David Cameron was celebrating an extraordinary diplomatic victory today, as he secured an improbable cut on the EU budget.
The prime minister was feted in the British press as he gave a press conference mapping out the full extent of the cut.
"Every previous time multi-year deals have been agreed, spending has gone up. Not this time," he commented.
"The British public can be proud that we've cut the seven-year credit card limit for the EU for the first time ever."
European Council president Herman Van Rompuy tweeted: "Deal done! #euco has agreed on #MFF for the rest of the decade. Worth waiting for."
The deal cut three per cent off the EU's multi-annual budget for 2014-2020 – the first time it has been cut in the organisation's 56-year history.
The budget will stand at €908 billion (£769 billion), a significant reduction on the €1,033 billion (£879 billion) first proposed by the European Commission.
It took over 24-hours of negotiations to secure the seven-year budget deal.

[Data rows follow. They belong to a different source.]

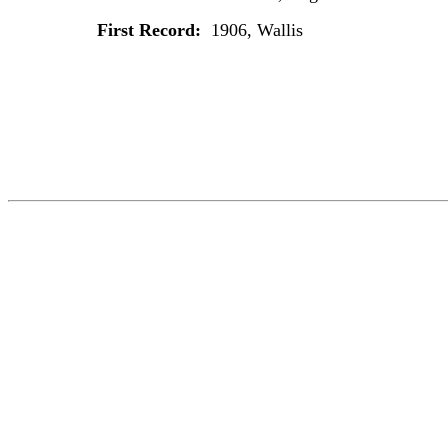
First Record:
1906, Wallis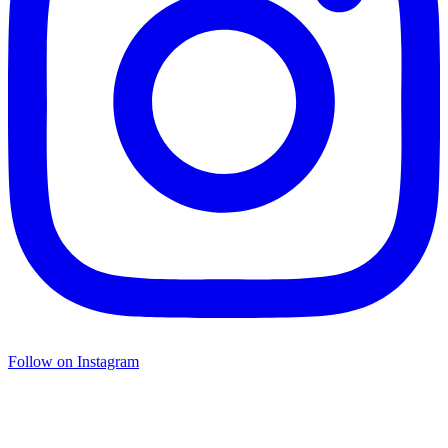
Follow on Instagram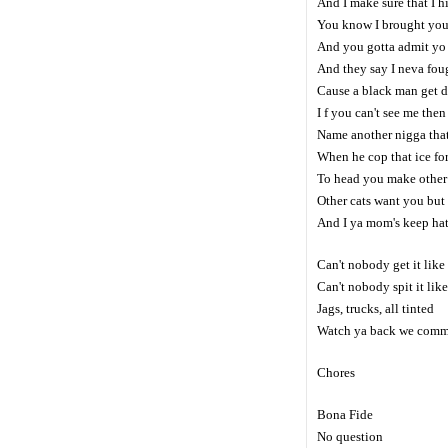
And I make sure that I hit
You know I brought you 
And you gotta admit yo t
And they say I neva foug
Cause a black man get d
I f you can't see me then 
Name another nigga that
When he cop that ice for
To head you make other 
Other cats want you but 
And I ya mom's keep hati
Can't nobody get it like 
Can't nobody spit it like
Jags, trucks, all tinted
Watch ya back we commin
Chores
Bona Fide
No question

The move is a tremendous victory for Cameron, who had been written off by many commentators as a leader unable to get his way on the European stage.

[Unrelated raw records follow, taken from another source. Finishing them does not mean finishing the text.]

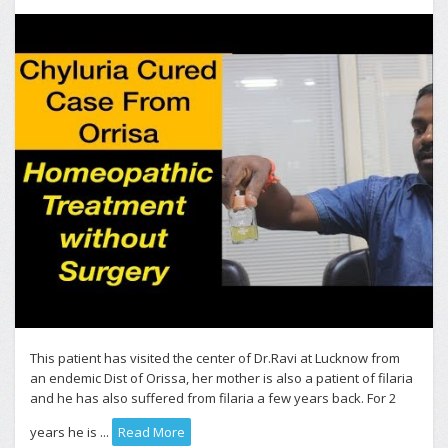
This patient has visited the center of Dr.Ravi at Lucknow from
an endemic Dist of Orissa, her mother is also a patient of filaria
and he has also suffered from filaria a few years back. For 2
years he is ...
Read More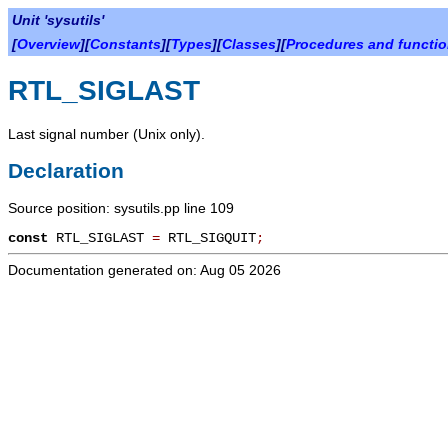
Unit 'sysutils'
[
Overview
][
Constants
][
Types
][
Classes
][
Procedures and functi
RTL_SIGLAST
Last signal number (Unix only).
Declaration
Source position: sysutils.pp line 109
const
RTL_SIGLAST
=
RTL_SIGQUIT
;
Documentation generated on: Aug 05 2026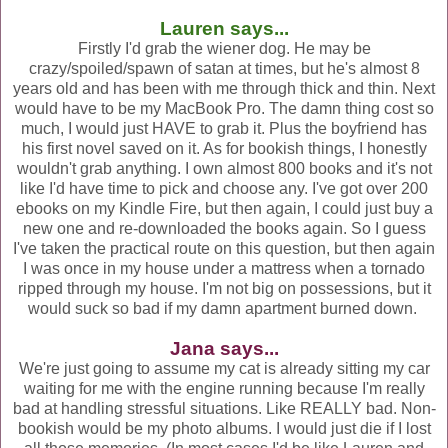
Lauren says...
Firstly I'd grab the wiener dog. He may be
crazy/spoiled/spawn of satan at times, but he's almost 8
years old and has been with me through thick and thin. Next
would have to be my MacBook Pro. The damn thing cost so
much, I would just HAVE to grab it. Plus the boyfriend has
his first novel saved on it. As for bookish things, I honestly
wouldn't grab anything. I own almost 800 books and it's not
like I'd have time to pick and choose any. I've got over 200
ebooks on my Kindle Fire, but then again, I could just buy a
new one and re-downloaded the books again. So I guess
I've taken the practical route on this question, but then again
I was once in my house under a mattress when a tornado
ripped through my house. I'm not big on possessions, but it
would suck so bad if my damn apartment burned down.
Jana says...
We're just going to assume my cat is already sitting my car
waiting for me with the engine running because I'm really
bad at handling stressful situations. Like REALLY bad. Non-
bookish would be my photo albums. I would just die if I lost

It will also raises hopes he may be able to successfully negotiate the repatriation of powers ahead of a planned EU referendum in five years' time.

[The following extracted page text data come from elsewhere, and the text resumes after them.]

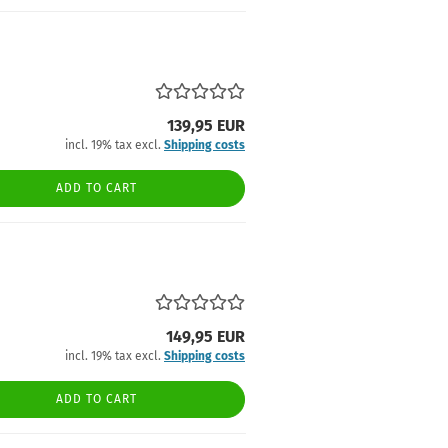
139,95 EUR
incl. 19% tax excl.
Shipping costs
ADD TO CART
149,95 EUR
incl. 19% tax excl.
Shipping costs
ADD TO CART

"It shows that working with allies it's possible to get real reform in the European Union," Cameron said.
"That is not isolation. That is Britain working with others in Europe and getting good results."
It will cement the impression that German chancellor Angela Merkel is prepared to work closely in alliance with him, and further fracture his already problematic relationship with Francois Hollande.
The French president snubbed a meeting with Cameron and Merkel yesterday in favour of discussions with Spanish and Italian leaders last night.
Cameron admitted they disagreed on the budget issue, but did his best to patch things up with the French leader by praising his "courage" in Mali today.
That move boosted the impression of a north-south divide, as richer nations tried to limit their EU expenditure.
Brussels bureaucracy, cross-border infrastructure projects and a youth unemployment fund will all face severe cuts under the plan.
The budget has not yet been fully secured. Marin Schulz, president of the European parliament, warned the institution could still reject the move.
The British contribution will still go up because of changes made by Tony Blair, but it will rise by a lower figure than expected.